Movies, on the other hand, don’t have the luxury of nearly unlimited time and space to develop the characters. Films based on books suffer the most because they must cut important chunks from the story and/or the character development just to maintain a reasonable running time. That leaves them with little more than the story, hampering their ability to be original.
While Disturbia was entertaining, it failed to blow me away because it was essentially a re-hash of Rear Window. I can understand how viewers who haven’t seen the Hitchock classic could find Disturbia to be a refreshing piece of filmmaking. For me, unfortunately, a few suspenseful scenes aren’t enough to keep the whole thing from smacking of copy rather than homage.
Why does Hollywood get away with using the same ideas over and over? Sometimes it’s a case of the masses not being smart enough to realize they’ve seen a movie before, if under a different name. Another possibility, however, is that new generations of movie-goers haven’t seen the originals, or the re-makes that followed, so they can’t be blamed for enjoying something that’s new to them.
For me and my generation, there will never be another Pulp Fiction. Although it’s hard to imagine, there will be future generations who never see it, and so when a copy comes along they will be amazed. (I’m sure someone older than I can explain why Pulp Fiction wasn’t original, either. For some reason, Peckinpah’s The Wild Bunch comes to mind here.)
Guess this film: a young man returns to his hometown for a major event, has a career most of the townspeople only dream exists, joins back up with his old buddies and engages in shenanigans, meets a girl, and falls in love. Sound familiar? If you said, Beautiful Girls (1996), then you’re right. The judges also would have accepted Garden State (2004). Bonus points if you can name which one introduced us to the inventor of silent Velcro.
Although television has more time to flesh out personalities than do movies, it sometimes fails to cover for its re-hashing.
Even though I watched several seasons of “ER” (but only one or two beyond when Dr. Mark Green left the show), I sit down and watch “Grey’s Anatomy” with my wife, and I laugh at the funny parts and even find myself slightly touched at some of the more moving parts. On the other hand, the worn-out method of teaching the characters a lesson has grown tiresome. Numerous doctor shows before it have done this, and I wish it would stop. A young doctor has a fight with a sibling. Then a patient comes in and when it’s time to call the family, nobody wants to come. Young doctor thinks, “Oh, no, that could be me when I’m old if I don’t mend my ways,” and makes some clumsy effort to kiss and makeup. Please. This manipulative use of coincidences gets old, especially to those of us who have seen it many times before.

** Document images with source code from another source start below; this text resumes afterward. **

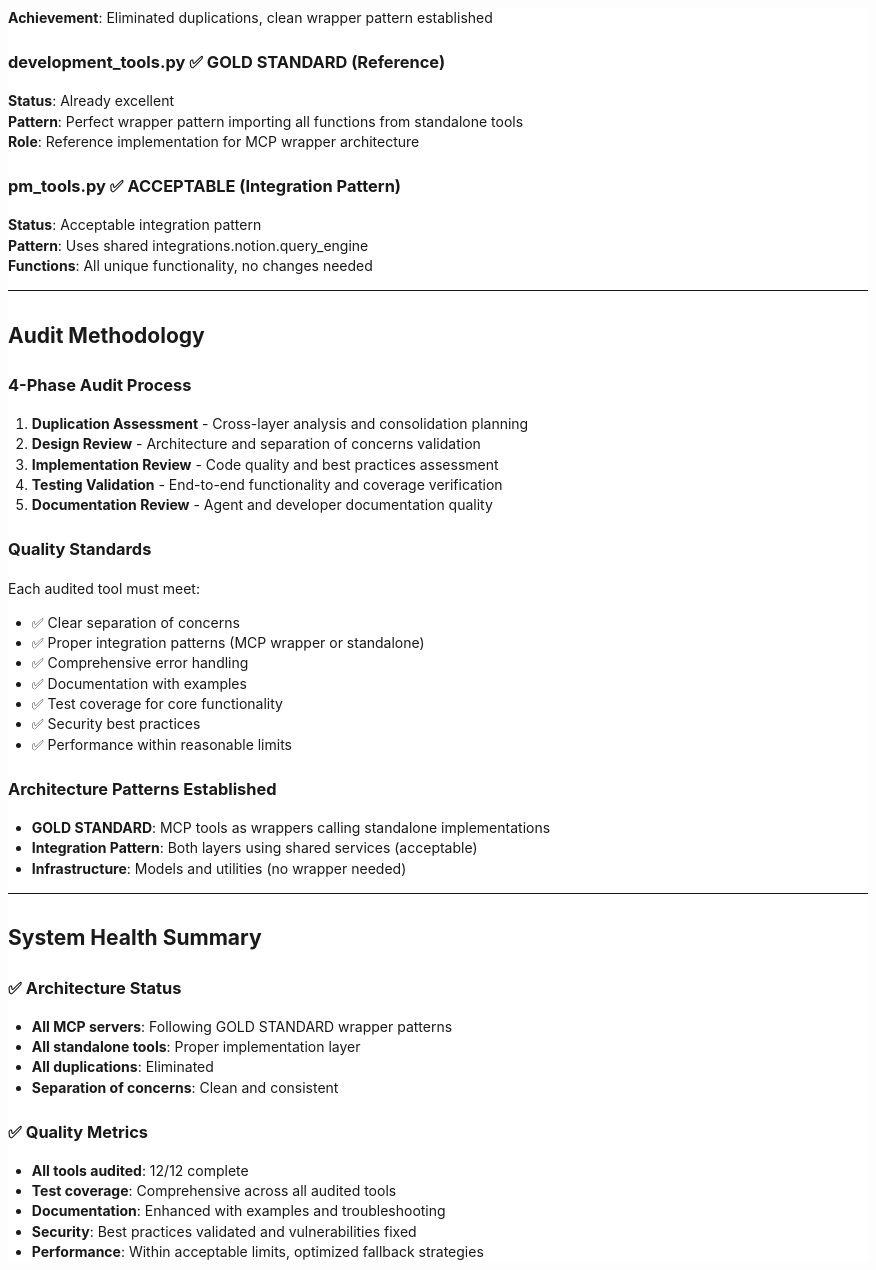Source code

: **Achievement**: Eliminated duplications, clean wrapper pattern established

### development_tools.py ✅ GOLD STANDARD (Reference)
**Status**: Already excellent  
**Pattern**: Perfect wrapper pattern importing all functions from standalone tools  
**Role**: Reference implementation for MCP wrapper architecture

### pm_tools.py ✅ ACCEPTABLE (Integration Pattern)
**Status**: Acceptable integration pattern  
**Pattern**: Uses shared integrations.notion.query_engine  
**Functions**: All unique functionality, no changes needed

---

## Audit Methodology

### 4-Phase Audit Process
1. **Duplication Assessment** - Cross-layer analysis and consolidation planning
2. **Design Review** - Architecture and separation of concerns validation
3. **Implementation Review** - Code quality and best practices assessment
4. **Testing Validation** - End-to-end functionality and coverage verification
5. **Documentation Review** - Agent and developer documentation quality

### Quality Standards
Each audited tool must meet:
- ✅ Clear separation of concerns
- ✅ Proper integration patterns (MCP wrapper or standalone)
- ✅ Comprehensive error handling
- ✅ Documentation with examples
- ✅ Test coverage for core functionality
- ✅ Security best practices
- ✅ Performance within reasonable limits

### Architecture Patterns Established
- **GOLD STANDARD**: MCP tools as wrappers calling standalone implementations
- **Integration Pattern**: Both layers using shared services (acceptable)
- **Infrastructure**: Models and utilities (no wrapper needed)

---

## System Health Summary

### ✅ **Architecture Status**
- **All MCP servers**: Following GOLD STANDARD wrapper patterns
- **All standalone tools**: Proper implementation layer
- **All duplications**: Eliminated
- **Separation of concerns**: Clean and consistent

### ✅ **Quality Metrics**
- **All tools audited**: 12/12 complete
- **Test coverage**: Comprehensive across all audited tools
- **Documentation**: Enhanced with examples and troubleshooting
- **Security**: Best practices validated and vulnerabilities fixed
- **Performance**: Within acceptable limits, optimized fallback strategies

Sidenote relevant to Grey’s: Is anyone else repulsed by Hollywood’s tendency to glorify adultery?
Admittedly, part of my problem is that most of the time I prefer entertainment with strong dialog and thought-provoking themes to that with lots of explosions and cheesy romance. If it has a heart, too, then all the better. Still, I think that age and experience whittle down the number of things we find entertaining, because eventually we end up saying, “Sure, but I’ve seen this before.”